[TASK] Copy these lines verbatim, covering every row from first to last.

[GIVEN RECORDS]

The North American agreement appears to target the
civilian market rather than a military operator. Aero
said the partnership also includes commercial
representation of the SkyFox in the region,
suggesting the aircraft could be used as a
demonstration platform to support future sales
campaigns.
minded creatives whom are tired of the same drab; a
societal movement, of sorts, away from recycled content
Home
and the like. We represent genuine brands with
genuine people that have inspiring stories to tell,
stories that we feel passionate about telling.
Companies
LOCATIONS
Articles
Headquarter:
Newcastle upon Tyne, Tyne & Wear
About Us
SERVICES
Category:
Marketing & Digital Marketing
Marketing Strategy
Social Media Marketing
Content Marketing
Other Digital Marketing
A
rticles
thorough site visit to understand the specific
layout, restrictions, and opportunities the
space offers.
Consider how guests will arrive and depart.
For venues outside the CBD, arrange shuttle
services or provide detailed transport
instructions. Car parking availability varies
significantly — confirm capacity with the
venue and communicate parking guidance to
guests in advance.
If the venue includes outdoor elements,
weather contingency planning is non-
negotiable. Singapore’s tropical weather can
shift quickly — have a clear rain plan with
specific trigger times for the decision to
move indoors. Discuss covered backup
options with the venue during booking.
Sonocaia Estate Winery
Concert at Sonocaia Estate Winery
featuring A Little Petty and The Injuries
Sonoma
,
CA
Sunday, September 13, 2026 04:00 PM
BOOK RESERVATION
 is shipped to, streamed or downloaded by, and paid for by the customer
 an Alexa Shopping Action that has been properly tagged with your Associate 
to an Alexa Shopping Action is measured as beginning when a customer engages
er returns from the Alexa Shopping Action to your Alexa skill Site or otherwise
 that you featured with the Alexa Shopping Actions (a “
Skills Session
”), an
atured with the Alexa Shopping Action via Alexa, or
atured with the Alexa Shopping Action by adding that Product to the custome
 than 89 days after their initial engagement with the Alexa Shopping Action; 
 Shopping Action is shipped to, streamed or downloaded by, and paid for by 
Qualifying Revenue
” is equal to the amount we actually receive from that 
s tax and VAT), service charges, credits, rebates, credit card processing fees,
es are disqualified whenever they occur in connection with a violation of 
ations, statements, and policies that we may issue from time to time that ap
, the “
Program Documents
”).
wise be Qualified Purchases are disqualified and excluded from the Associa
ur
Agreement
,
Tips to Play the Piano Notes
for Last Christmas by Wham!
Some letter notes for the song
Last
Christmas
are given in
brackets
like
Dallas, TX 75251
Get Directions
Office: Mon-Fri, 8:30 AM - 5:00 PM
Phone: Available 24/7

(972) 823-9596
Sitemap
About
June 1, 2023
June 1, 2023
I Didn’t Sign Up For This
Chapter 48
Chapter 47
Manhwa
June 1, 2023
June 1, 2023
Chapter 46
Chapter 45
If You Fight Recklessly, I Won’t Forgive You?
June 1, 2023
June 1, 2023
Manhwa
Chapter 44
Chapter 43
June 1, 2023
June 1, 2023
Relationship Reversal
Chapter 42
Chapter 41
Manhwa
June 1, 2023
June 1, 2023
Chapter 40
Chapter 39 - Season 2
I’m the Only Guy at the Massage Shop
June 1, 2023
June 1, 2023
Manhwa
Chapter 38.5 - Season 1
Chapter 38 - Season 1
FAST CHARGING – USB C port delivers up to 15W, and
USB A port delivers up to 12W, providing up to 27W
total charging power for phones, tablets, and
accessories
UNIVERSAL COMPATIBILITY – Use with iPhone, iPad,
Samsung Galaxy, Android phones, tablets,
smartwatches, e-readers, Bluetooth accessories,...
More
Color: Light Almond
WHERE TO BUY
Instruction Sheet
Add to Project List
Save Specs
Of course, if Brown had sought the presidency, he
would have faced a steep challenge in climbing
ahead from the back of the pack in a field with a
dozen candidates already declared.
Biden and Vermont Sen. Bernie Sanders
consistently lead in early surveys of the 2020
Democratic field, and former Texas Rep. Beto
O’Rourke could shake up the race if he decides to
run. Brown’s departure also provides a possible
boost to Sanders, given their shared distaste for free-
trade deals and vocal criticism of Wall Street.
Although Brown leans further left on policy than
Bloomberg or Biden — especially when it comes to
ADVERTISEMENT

[/GIVEN RECORDS]

[OUTPUT BELOW]
The North American agreement appears to target the
civilian market rather than a military operator. Aero
said the partnership also includes commercial
representation of the SkyFox in the region,
suggesting the aircraft could be used as a
demonstration platform to support future sales
campaigns.
minded creatives whom are tired of the same drab; a
societal movement, of sorts, away from recycled content
Home
and the like. We represent genuine brands with
genuine people that have inspiring stories to tell,
stories that we feel passionate about telling.
Companies
LOCATIONS
Articles
Headquarter:
Newcastle upon Tyne, Tyne & Wear
About Us
SERVICES
Category:
Marketing & Digital Marketing
Marketing Strategy
Social Media Marketing
Content Marketing
Other Digital Marketing
A
rticles
thorough site visit to understand the specific
layout, restrictions, and opportunities the
space offers.
Consider how guests will arrive and depart.
For venues outside the CBD, arrange shuttle
services or provide detailed transport
instructions. Car parking availability varies
significantly — confirm capacity with the
venue and communicate parking guidance to
guests in advance.
If the venue includes outdoor elements,
weather contingency planning is non-
negotiable. Singapore’s tropical weather can
shift quickly — have a clear rain plan with
specific trigger times for the decision to
move indoors. Discuss covered backup
options with the venue during booking.
Sonocaia Estate Winery
Concert at Sonocaia Estate Winery
featuring A Little Petty and The Injuries
Sonoma
,
CA
Sunday, September 13, 2026 04:00 PM
BOOK RESERVATION
 is shipped to, streamed or downloaded by, and paid for by the customer
 an Alexa Shopping Action that has been properly tagged with your Associate 
to an Alexa Shopping Action is measured as beginning when a customer engages
er returns from the Alexa Shopping Action to your Alexa skill Site or otherwise
 that you featured with the Alexa Shopping Actions (a “
Skills Session
”), an
atured with the Alexa Shopping Action via Alexa, or
atured with the Alexa Shopping Action by adding that Product to the custome
 than 89 days after their initial engagement with the Alexa Shopping Action; 
 Shopping Action is shipped to, streamed or downloaded by, and paid for by 
Qualifying Revenue
” is equal to the amount we actually receive from that 
s tax and VAT), service charges, credits, rebates, credit card processing fees,
es are disqualified whenever they occur in connection with a violation of 
ations, statements, and policies that we may issue from time to time that ap
, the “
Program Documents
”).
wise be Qualified Purchases are disqualified and excluded from the Associa
ur
Agreement
,
Tips to Play the Piano Notes
for Last Christmas by Wham!
Some letter notes for the song
Last
Christmas
are given in
brackets
like
Dallas, TX 75251
Get Directions
Office: Mon-Fri, 8:30 AM - 5:00 PM
Phone: Available 24/7

(972) 823-9596
Sitemap
About
June 1, 2023
June 1, 2023
I Didn’t Sign Up For This
Chapter 48
Chapter 47
Manhwa
June 1, 2023
June 1, 2023
Chapter 46
Chapter 45
If You Fight Recklessly, I Won’t Forgive You?
June 1, 2023
June 1, 2023
Manhwa
Chapter 44
Chapter 43
June 1, 2023
June 1, 2023
Relationship Reversal
Chapter 42
Chapter 41
Manhwa
June 1, 2023
June 1, 2023
Chapter 40
Chapter 39 - Season 2
I’m the Only Guy at the Massage Shop
June 1, 2023
June 1, 2023
Manhwa
Chapter 38.5 - Season 1
Chapter 38 - Season 1
FAST CHARGING – USB C port delivers up to 15W, and
USB A port delivers up to 12W, providing up to 27W
total charging power for phones, tablets, and
accessories
UNIVERSAL COMPATIBILITY – Use with iPhone, iPad,
Samsung Galaxy, Android phones, tablets,
smartwatches, e-readers, Bluetooth accessories,...
More
Color: Light Almond
WHERE TO BUY
Instruction Sheet
Add to Project List
Save Specs
Of course, if Brown had sought the presidency, he
would have faced a steep challenge in climbing
ahead from the back of the pack in a field with a
dozen candidates already declared.
Biden and Vermont Sen. Bernie Sanders
consistently lead in early surveys of the 2020
Democratic field, and former Texas Rep. Beto
O’Rourke could shake up the race if he decides to
run. Brown’s departure also provides a possible
boost to Sanders, given their shared distaste for free-
trade deals and vocal criticism of Wall Street.
Although Brown leans further left on policy than
Bloomberg or Biden — especially when it comes to
ADVERTISEMENT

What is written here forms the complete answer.